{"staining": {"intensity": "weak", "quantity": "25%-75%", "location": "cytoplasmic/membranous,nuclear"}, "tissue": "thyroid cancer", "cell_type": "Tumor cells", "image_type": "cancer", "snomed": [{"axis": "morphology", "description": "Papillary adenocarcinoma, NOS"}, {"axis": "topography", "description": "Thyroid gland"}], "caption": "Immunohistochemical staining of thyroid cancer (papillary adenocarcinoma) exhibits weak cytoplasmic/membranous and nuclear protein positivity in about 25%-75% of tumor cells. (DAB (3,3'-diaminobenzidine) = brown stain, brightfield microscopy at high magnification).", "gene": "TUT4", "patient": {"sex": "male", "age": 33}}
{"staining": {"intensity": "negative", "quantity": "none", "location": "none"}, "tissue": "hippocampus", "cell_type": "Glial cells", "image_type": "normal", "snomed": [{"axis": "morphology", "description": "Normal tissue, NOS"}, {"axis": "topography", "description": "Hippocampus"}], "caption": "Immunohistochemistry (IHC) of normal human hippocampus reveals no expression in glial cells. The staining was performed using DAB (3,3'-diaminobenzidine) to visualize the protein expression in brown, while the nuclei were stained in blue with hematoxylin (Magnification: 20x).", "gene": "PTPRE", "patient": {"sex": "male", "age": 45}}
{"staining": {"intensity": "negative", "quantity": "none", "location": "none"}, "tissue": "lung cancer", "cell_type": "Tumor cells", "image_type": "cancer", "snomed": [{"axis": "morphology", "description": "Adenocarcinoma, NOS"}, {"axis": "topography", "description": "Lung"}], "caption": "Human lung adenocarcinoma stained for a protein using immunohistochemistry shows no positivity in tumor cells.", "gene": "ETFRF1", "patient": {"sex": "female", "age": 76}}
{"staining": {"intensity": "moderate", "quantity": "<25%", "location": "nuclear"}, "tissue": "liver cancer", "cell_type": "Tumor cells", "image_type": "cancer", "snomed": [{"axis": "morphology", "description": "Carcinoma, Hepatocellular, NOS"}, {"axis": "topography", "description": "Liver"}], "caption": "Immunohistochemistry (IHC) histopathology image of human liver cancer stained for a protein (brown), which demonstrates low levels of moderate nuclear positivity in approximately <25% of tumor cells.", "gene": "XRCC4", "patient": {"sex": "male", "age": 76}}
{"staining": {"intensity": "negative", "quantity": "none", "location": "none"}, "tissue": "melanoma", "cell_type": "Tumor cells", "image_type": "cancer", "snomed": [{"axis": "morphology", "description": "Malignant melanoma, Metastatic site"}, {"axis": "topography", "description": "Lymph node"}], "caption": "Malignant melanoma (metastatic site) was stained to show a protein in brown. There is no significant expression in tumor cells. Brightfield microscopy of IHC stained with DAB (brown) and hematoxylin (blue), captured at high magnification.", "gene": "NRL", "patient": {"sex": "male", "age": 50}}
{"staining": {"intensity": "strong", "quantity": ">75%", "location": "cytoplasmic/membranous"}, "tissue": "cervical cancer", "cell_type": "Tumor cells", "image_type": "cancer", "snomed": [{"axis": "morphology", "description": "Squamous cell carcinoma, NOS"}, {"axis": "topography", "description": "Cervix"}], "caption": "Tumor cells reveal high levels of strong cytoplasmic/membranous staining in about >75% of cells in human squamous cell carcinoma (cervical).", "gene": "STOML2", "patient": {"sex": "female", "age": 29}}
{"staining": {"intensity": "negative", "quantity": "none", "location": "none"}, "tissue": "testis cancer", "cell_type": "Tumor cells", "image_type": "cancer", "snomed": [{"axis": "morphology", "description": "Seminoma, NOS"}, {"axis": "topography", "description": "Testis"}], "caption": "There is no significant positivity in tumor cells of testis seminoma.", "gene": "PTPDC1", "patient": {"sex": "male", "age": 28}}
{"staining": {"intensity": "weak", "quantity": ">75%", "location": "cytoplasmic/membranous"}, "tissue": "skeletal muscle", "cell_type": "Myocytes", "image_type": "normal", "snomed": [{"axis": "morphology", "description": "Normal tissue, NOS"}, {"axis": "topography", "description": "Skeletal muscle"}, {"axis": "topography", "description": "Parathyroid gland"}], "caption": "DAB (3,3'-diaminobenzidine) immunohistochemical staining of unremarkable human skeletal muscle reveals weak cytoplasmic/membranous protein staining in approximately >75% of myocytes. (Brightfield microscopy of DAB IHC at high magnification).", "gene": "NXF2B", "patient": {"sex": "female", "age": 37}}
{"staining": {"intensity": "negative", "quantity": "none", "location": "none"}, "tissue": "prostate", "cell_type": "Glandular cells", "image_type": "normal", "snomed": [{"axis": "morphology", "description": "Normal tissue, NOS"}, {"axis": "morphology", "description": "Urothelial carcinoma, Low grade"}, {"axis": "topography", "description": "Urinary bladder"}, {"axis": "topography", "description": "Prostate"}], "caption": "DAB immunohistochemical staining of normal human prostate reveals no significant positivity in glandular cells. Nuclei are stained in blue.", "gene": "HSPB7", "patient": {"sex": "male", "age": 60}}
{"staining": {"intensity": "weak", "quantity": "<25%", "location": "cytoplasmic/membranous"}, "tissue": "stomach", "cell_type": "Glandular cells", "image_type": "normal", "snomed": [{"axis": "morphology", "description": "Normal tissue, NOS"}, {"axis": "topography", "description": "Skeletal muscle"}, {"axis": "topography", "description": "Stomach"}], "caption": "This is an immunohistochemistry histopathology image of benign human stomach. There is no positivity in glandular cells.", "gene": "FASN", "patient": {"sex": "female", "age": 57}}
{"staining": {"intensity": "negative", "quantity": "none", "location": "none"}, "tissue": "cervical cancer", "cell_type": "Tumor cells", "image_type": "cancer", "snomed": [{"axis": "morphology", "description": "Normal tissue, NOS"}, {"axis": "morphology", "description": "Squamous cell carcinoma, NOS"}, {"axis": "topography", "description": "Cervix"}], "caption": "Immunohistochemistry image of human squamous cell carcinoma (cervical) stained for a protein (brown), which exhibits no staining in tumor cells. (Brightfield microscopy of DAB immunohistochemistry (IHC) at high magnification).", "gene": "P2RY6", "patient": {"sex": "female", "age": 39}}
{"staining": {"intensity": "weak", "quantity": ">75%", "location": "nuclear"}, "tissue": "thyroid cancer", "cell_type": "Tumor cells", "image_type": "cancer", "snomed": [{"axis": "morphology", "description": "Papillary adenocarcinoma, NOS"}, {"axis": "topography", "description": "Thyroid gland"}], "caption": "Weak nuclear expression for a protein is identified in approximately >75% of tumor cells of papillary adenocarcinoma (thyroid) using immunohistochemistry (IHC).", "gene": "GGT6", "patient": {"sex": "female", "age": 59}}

Prompt: Restate the listing in full, preserving every word.

Finished task:
{"staining": {"intensity": "weak", "quantity": "25%-75%", "location": "cytoplasmic/membranous,nuclear"}, "tissue": "thyroid cancer", "cell_type": "Tumor cells", "image_type": "cancer", "snomed": [{"axis": "morphology", "description": "Papillary adenocarcinoma, NOS"}, {"axis": "topography", "description": "Thyroid gland"}], "caption": "Immunohistochemical staining of thyroid cancer (papillary adenocarcinoma) exhibits weak cytoplasmic/membranous and nuclear protein positivity in about 25%-75% of tumor cells. (DAB (3,3'-diaminobenzidine) = brown stain, brightfield microscopy at high magnification).", "gene": "TUT4", "patient": {"sex": "male", "age": 33}}
{"staining": {"intensity": "negative", "quantity": "none", "location": "none"}, "tissue": "hippocampus", "cell_type": "Glial cells", "image_type": "normal", "snomed": [{"axis": "morphology", "description": "Normal tissue, NOS"}, {"axis": "topography", "description": "Hippocampus"}], "caption": "Immunohistochemistry (IHC) of normal human hippocampus reveals no expression in glial cells. The staining was performed using DAB (3,3'-diaminobenzidine) to visualize the protein expression in brown, while the nuclei were stained in blue with hematoxylin (Magnification: 20x).", "gene": "PTPRE", "patient": {"sex": "male", "age": 45}}
{"staining": {"intensity": "negative", "quantity": "none", "location": "none"}, "tissue": "lung cancer", "cell_type": "Tumor cells", "image_type": "cancer", "snomed": [{"axis": "morphology", "description": "Adenocarcinoma, NOS"}, {"axis": "topography", "description": "Lung"}], "caption": "Human lung adenocarcinoma stained for a protein using immunohistochemistry shows no positivity in tumor cells.", "gene": "ETFRF1", "patient": {"sex": "female", "age": 76}}
{"staining": {"intensity": "moderate", "quantity": "<25%", "location": "nuclear"}, "tissue": "liver cancer", "cell_type": "Tumor cells", "image_type": "cancer", "snomed": [{"axis": "morphology", "description": "Carcinoma, Hepatocellular, NOS"}, {"axis": "topography", "description": "Liver"}], "caption": "Immunohistochemistry (IHC) histopathology image of human liver cancer stained for a protein (brown), which demonstrates low levels of moderate nuclear positivity in approximately <25% of tumor cells.", "gene": "XRCC4", "patient": {"sex": "male", "age": 76}}
{"staining": {"intensity": "negative", "quantity": "none", "location": "none"}, "tissue": "melanoma", "cell_type": "Tumor cells", "image_type": "cancer", "snomed": [{"axis": "morphology", "description": "Malignant melanoma, Metastatic site"}, {"axis": "topography", "description": "Lymph node"}], "caption": "Malignant melanoma (metastatic site) was stained to show a protein in brown. There is no significant expression in tumor cells. Brightfield microscopy of IHC stained with DAB (brown) and hematoxylin (blue), captured at high magnification.", "gene": "NRL", "patient": {"sex": "male", "age": 50}}
{"staining": {"intensity": "strong", "quantity": ">75%", "location": "cytoplasmic/membranous"}, "tissue": "cervical cancer", "cell_type": "Tumor cells", "image_type": "cancer", "snomed": [{"axis": "morphology", "description": "Squamous cell carcinoma, NOS"}, {"axis": "topography", "description": "Cervix"}], "caption": "Tumor cells reveal high levels of strong cytoplasmic/membranous staining in about >75% of cells in human squamous cell carcinoma (cervical).", "gene": "STOML2", "patient": {"sex": "female", "age": 29}}
{"staining": {"intensity": "negative", "quantity": "none", "location": "none"}, "tissue": "testis cancer", "cell_type": "Tumor cells", "image_type": "cancer", "snomed": [{"axis": "morphology", "description": "Seminoma, NOS"}, {"axis": "topography", "description": "Testis"}], "caption": "There is no significant positivity in tumor cells of testis seminoma.", "gene": "PTPDC1", "patient": {"sex": "male", "age": 28}}
{"staining": {"intensity": "weak", "quantity": ">75%", "location": "cytoplasmic/membranous"}, "tissue": "skeletal muscle", "cell_type": "Myocytes", "image_type": "normal", "snomed": [{"axis": "morphology", "description": "Normal tissue, NOS"}, {"axis": "topography", "description": "Skeletal muscle"}, {"axis": "topography", "description": "Parathyroid gland"}], "caption": "DAB (3,3'-diaminobenzidine) immunohistochemical staining of unremarkable human skeletal muscle reveals weak cytoplasmic/membranous protein staining in approximately >75% of myocytes. (Brightfield microscopy of DAB IHC at high magnification).", "gene": "NXF2B", "patient": {"sex": "female", "age": 37}}
{"staining": {"intensity": "negative", "quantity": "none", "location": "none"}, "tissue": "prostate", "cell_type": "Glandular cells", "image_type": "normal", "snomed": [{"axis": "morphology", "description": "Normal tissue, NOS"}, {"axis": "morphology", "description": "Urothelial carcinoma, Low grade"}, {"axis": "topography", "description": "Urinary bladder"}, {"axis": "topography", "description": "Prostate"}], "caption": "DAB immunohistochemical staining of normal human prostate reveals no significant positivity in glandular cells. Nuclei are stained in blue.", "gene": "HSPB7", "patient": {"sex": "male", "age": 60}}
{"staining": {"intensity": "weak", "quantity": "<25%", "location": "cytoplasmic/membranous"}, "tissue": "stomach", "cell_type": "Glandular cells", "image_type": "normal", "snomed": [{"axis": "morphology", "description": "Normal tissue, NOS"}, {"axis": "topography", "description": "Skeletal muscle"}, {"axis": "topography", "description": "Stomach"}], "caption": "This is an immunohistochemistry histopathology image of benign human stomach. There is no positivity in glandular cells.", "gene": "FASN", "patient": {"sex": "female", "age": 57}}
{"staining": {"intensity": "negative", "quantity": "none", "location": "none"}, "tissue": "cervical cancer", "cell_type": "Tumor cells", "image_type": "cancer", "snomed": [{"axis": "morphology", "description": "Normal tissue, NOS"}, {"axis": "morphology", "description": "Squamous cell carcinoma, NOS"}, {"axis": "topography", "description": "Cervix"}], "caption": "Immunohistochemistry image of human squamous cell carcinoma (cervical) stained for a protein (brown), which exhibits no staining in tumor cells. (Brightfield microscopy of DAB immunohistochemistry (IHC) at high magnification).", "gene": "P2RY6", "patient": {"sex": "female", "age": 39}}
{"staining": {"intensity": "weak", "quantity": ">75%", "location": "nuclear"}, "tissue": "thyroid cancer", "cell_type": "Tumor cells", "image_type": "cancer", "snomed": [{"axis": "morphology", "description": "Papillary adenocarcinoma, NOS"}, {"axis": "topography", "description": "Thyroid gland"}], "caption": "Weak nuclear expression for a protein is identified in approximately >75% of tumor cells of papillary adenocarcinoma (thyroid) using immunohistochemistry (IHC).", "gene": "GGT6", "patient": {"sex": "female", "age": 59}}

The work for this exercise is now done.